■ WHAT THE TASK REQUIRES
Recast the listing below as a Markdown table with the columns Row and Line, giving each line its own numbered row. Skip blank lines and omit the pictures.

■ Chart comprehension data
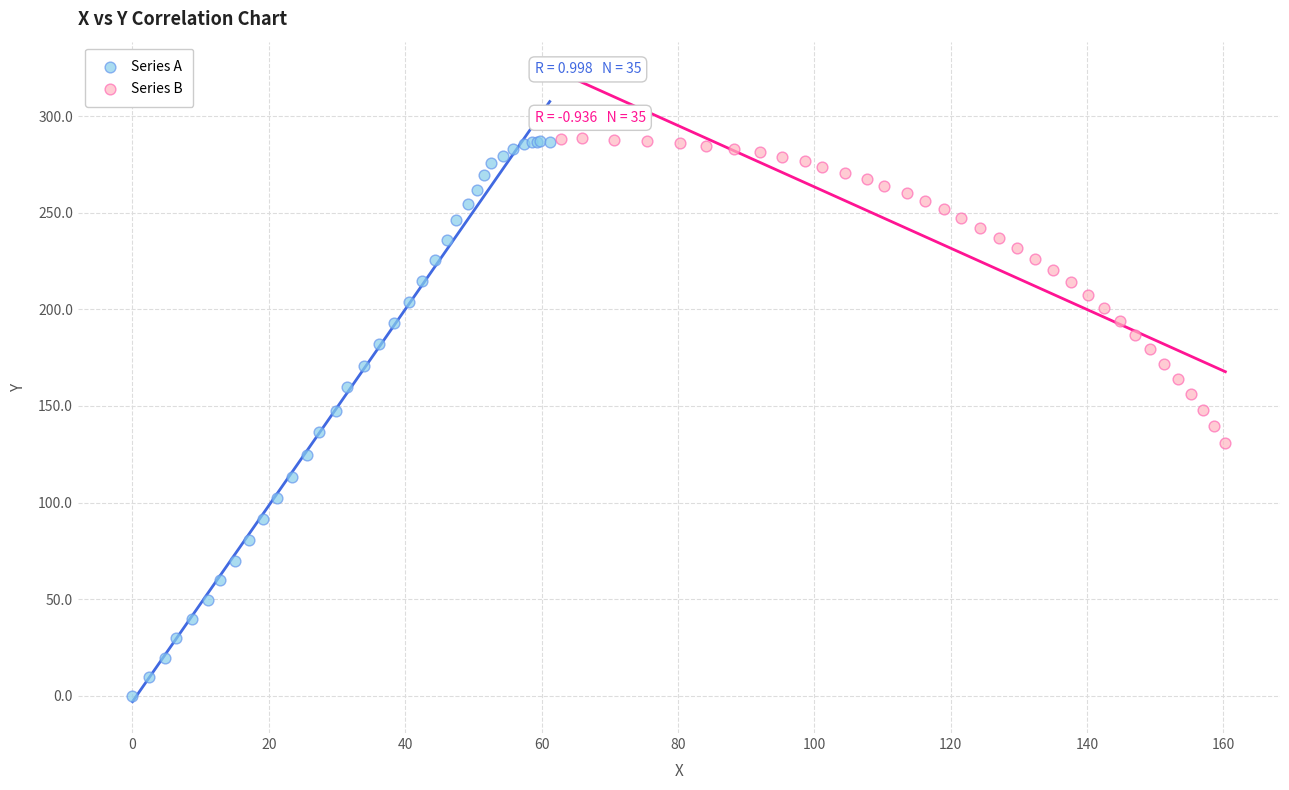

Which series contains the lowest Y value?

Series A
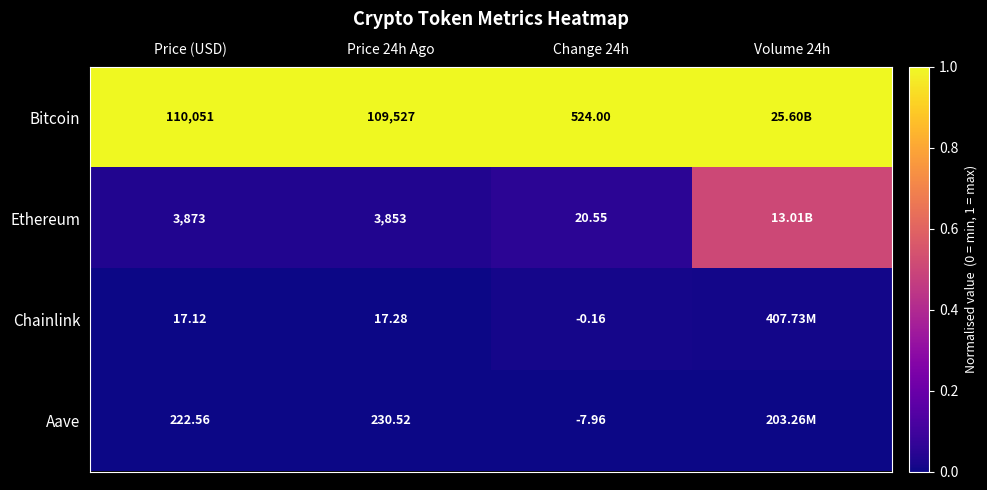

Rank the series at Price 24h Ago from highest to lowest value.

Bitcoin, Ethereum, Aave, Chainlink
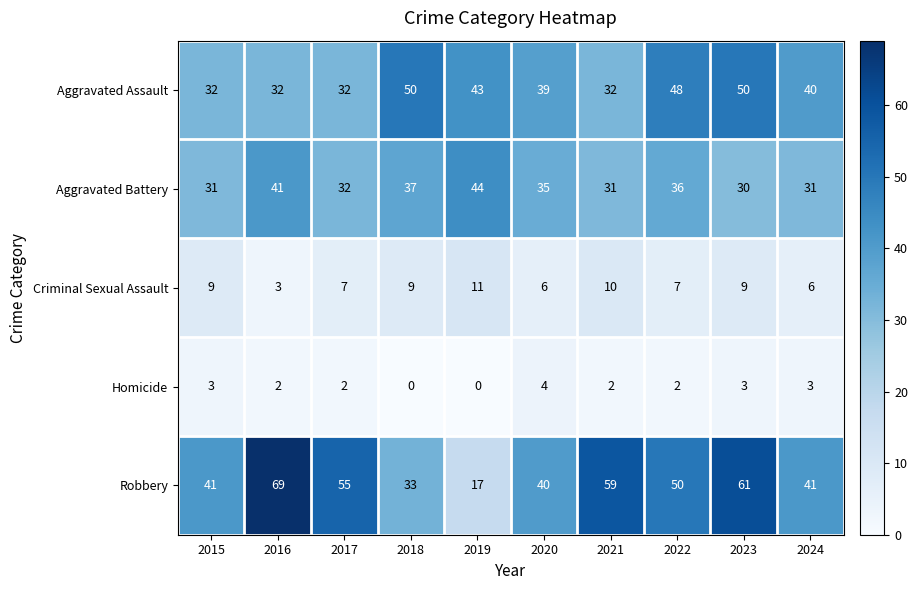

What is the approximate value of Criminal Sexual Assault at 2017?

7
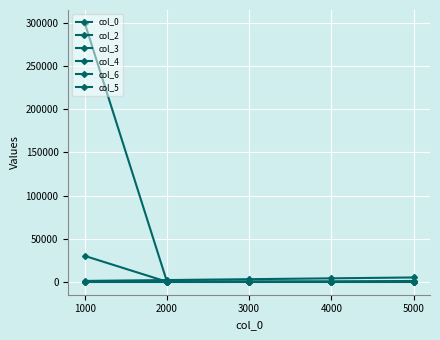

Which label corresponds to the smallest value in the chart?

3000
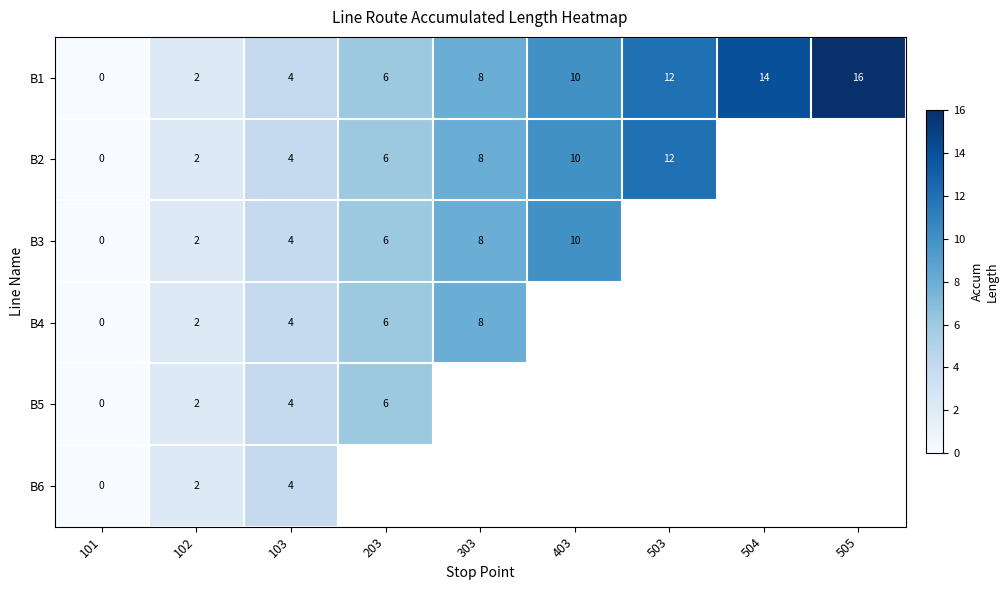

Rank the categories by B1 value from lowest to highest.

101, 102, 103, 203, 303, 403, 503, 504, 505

■ EXERCISE RESPONSE
| Row | Line |
|---|---|
| 1 | Which series contains the lowest Y value? |
| 2 | Series A |
| 3 | Rank the series at Price 24h Ago from highest to lowest value. |
| 4 | Bitcoin, Ethereum, Aave, Chainlink |
| 5 | What is the approximate value of Criminal Sexual Assault at 2017? |
| 6 | 7 |
| 7 | Which label corresponds to the smallest value in the chart? |
| 8 | 3000 |
| 9 | Rank the categories by B1 value from lowest to highest. |
| 10 | 101, 102, 103, 203, 303, 403, 503, 504, 505 |